Pemohon lain, tiga orang mahasiswa Achmad Saifuddin Firdaus (Ketua Umum Forum Kajian Hukum dan Konstitusi UGM), Bayu Segara,  Yudhistira Rifky Darmawan (mahasiswa FH Universitas Sahid Jakarta), dan Tri Susilo (mahasiswa doktor UNS), meminta Mahkamah Konstitusi menjatuhkan putusan yang memberikan kepastian hukum atas pasal-pasal yang dimohonkan. Rumusan Pasal 79 ayat (3) UU MD3 bagi Pemohon sudah jelas, yaitu pelaksanaan suatu Undang-Undang dan/atau kebijakan Pemerintah. Bagi Pemohon, membentuk Pansus Hak Angket sama saja DPR memperluas lingkup hak angket. Padahal penjelasan Pasal itu sudah secara jelas menyebut lembaga-lembaga yang bisa menjadi sasaran angket DPR.

“Hal ini jelas bertentangan dengan prinsip-prinsip negara hukum dan prinsip konstitusionalisme yang menekankan pada adanya pembatasan kekuasaan atas lembaga-lembaga penyelenggara negara melalui peraturan perundang-undangan,” urai pemohon dalam permohonannya.

(Lihat juga: Aksi ILUNI UI dan Massa Antikorupsi Menolak Hak Angket).

Ketua Asosiasi Pengajar Hukum Tata Negara-Administrasi Negara DKI Jakarta, Bivitri Susanti, mengatakan adanya uji materi ini merupakan kabar baik. Perdebatan yang terjadi selama ini di media massa dan media sosial bisa lebih sistematis diselesaikan dengan argument yang kuat dengan jalan melakukan uji materi ke MK.

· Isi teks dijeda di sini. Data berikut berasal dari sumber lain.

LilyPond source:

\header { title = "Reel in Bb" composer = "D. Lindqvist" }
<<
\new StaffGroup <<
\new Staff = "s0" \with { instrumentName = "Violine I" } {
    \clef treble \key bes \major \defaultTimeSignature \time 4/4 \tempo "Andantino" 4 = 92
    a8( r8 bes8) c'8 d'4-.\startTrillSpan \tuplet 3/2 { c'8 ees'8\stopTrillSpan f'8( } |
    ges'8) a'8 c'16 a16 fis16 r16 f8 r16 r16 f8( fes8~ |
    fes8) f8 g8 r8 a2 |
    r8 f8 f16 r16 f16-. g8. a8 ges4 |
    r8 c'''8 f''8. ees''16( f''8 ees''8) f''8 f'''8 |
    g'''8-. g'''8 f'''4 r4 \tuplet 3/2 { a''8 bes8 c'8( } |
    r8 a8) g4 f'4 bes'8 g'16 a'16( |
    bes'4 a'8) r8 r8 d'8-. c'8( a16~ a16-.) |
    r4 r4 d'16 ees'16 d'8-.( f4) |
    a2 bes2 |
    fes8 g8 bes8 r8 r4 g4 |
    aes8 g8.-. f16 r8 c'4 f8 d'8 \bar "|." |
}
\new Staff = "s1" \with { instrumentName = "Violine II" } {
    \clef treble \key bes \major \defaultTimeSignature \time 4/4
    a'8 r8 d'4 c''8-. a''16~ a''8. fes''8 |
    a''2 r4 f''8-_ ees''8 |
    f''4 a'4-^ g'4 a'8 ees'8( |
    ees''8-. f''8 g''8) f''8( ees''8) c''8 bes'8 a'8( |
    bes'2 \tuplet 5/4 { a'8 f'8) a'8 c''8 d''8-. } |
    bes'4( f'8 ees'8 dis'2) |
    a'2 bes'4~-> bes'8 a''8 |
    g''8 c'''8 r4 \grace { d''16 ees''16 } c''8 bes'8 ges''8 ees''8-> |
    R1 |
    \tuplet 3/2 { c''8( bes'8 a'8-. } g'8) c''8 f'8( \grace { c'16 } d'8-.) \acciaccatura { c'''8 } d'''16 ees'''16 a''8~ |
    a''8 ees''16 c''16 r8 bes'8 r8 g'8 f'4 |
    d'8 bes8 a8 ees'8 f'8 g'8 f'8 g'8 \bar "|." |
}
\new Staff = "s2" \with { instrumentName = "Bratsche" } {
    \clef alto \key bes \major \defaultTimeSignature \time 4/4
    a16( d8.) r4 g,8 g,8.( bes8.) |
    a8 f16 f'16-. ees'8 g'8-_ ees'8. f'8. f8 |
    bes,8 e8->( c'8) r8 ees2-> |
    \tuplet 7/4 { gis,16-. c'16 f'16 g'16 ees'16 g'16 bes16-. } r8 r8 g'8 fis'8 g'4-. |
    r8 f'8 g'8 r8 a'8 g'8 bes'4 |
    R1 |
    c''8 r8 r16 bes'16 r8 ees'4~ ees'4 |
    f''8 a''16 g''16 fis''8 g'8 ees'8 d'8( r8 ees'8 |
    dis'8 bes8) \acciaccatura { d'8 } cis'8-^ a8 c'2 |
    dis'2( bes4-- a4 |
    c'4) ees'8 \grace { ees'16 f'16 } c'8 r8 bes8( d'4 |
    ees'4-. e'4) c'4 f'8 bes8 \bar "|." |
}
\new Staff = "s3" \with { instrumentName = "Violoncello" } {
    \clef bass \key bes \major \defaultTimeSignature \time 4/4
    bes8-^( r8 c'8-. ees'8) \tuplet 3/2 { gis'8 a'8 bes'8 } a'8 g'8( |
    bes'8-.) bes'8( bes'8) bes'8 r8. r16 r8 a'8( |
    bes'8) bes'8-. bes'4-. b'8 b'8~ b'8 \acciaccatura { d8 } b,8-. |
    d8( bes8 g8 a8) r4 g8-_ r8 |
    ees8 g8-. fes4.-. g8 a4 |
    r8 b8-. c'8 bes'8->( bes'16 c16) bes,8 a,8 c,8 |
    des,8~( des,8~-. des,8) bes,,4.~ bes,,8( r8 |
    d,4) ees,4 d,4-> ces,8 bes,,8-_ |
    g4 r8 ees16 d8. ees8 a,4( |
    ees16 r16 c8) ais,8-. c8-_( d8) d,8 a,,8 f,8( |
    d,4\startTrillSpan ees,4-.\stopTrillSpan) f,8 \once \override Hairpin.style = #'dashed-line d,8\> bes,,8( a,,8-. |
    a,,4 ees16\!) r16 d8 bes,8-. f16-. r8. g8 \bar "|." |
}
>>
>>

Menurutnya, dengan dibawa ke MK perdebatan itu menjadi lebih terstruktur, bukan sekadar antarpakar dan pengamat tetapi ada kajian yang lebih mendalam, “Terlebih lagi di MK kan ada para pihak, ahli yang akan dihadirkan untuk mengkaji aspek sejarah HTN, perbadingan HTN, filosofinya dan sebagainya secara elaboratif,” ujarnya kepada Hukumonline.

Bivitri juga memandang langkah hukum ke Mahkamah Konstitusi sesuatu yang baik untuk ke depan agar tidak terjadi perang interpretasi di media. Apapun putusan MK nanti, kata dia, jika ada peristiwa serupa sudah ada acuannya. ”Bisa saja nanti ada lagi hak angket yang digunakan untuk lembaga lain yanh bisa menjadi objek perdebatan. Seperti KPU,” contohnya.

Dalam melaksanakan sidang pengujian uji materi ini. Bivitri mengatakan pemohon bisa meminta permohonan provisi untuk menghentikan sementara pansus hak angket karena kalau ada suatu peristiwa hukum yang terjadi. Sebab, adanya permohonan uji materi yang sedang diperiksa.”Saya rasa hakim bisa mengabulkan permohonan provisi ini,” harapnya.

“Seharusnya pemohon juga dapat mengajukan permohonan provisi, jika pemohon belum mengajukannya. Karena saya juga belum membaca permohonannya,” katanya.

Bivitri berharap MK mesti objektif dalam memeriksa uji materi ini. Khususnya MK perlu lebih reponsif dalam memeriksa dengan prosedur lebih cepat. Ia berharap MK mengabulkan permohonan provisi untuk pemberhentian sementara pansus agar bisa berhenti bekerja sampai ada putusan.

Kini, tinggal ditunggu kapan sidang Perdana pengujian itu dimulai di gedung Mahkamah Konstitusi.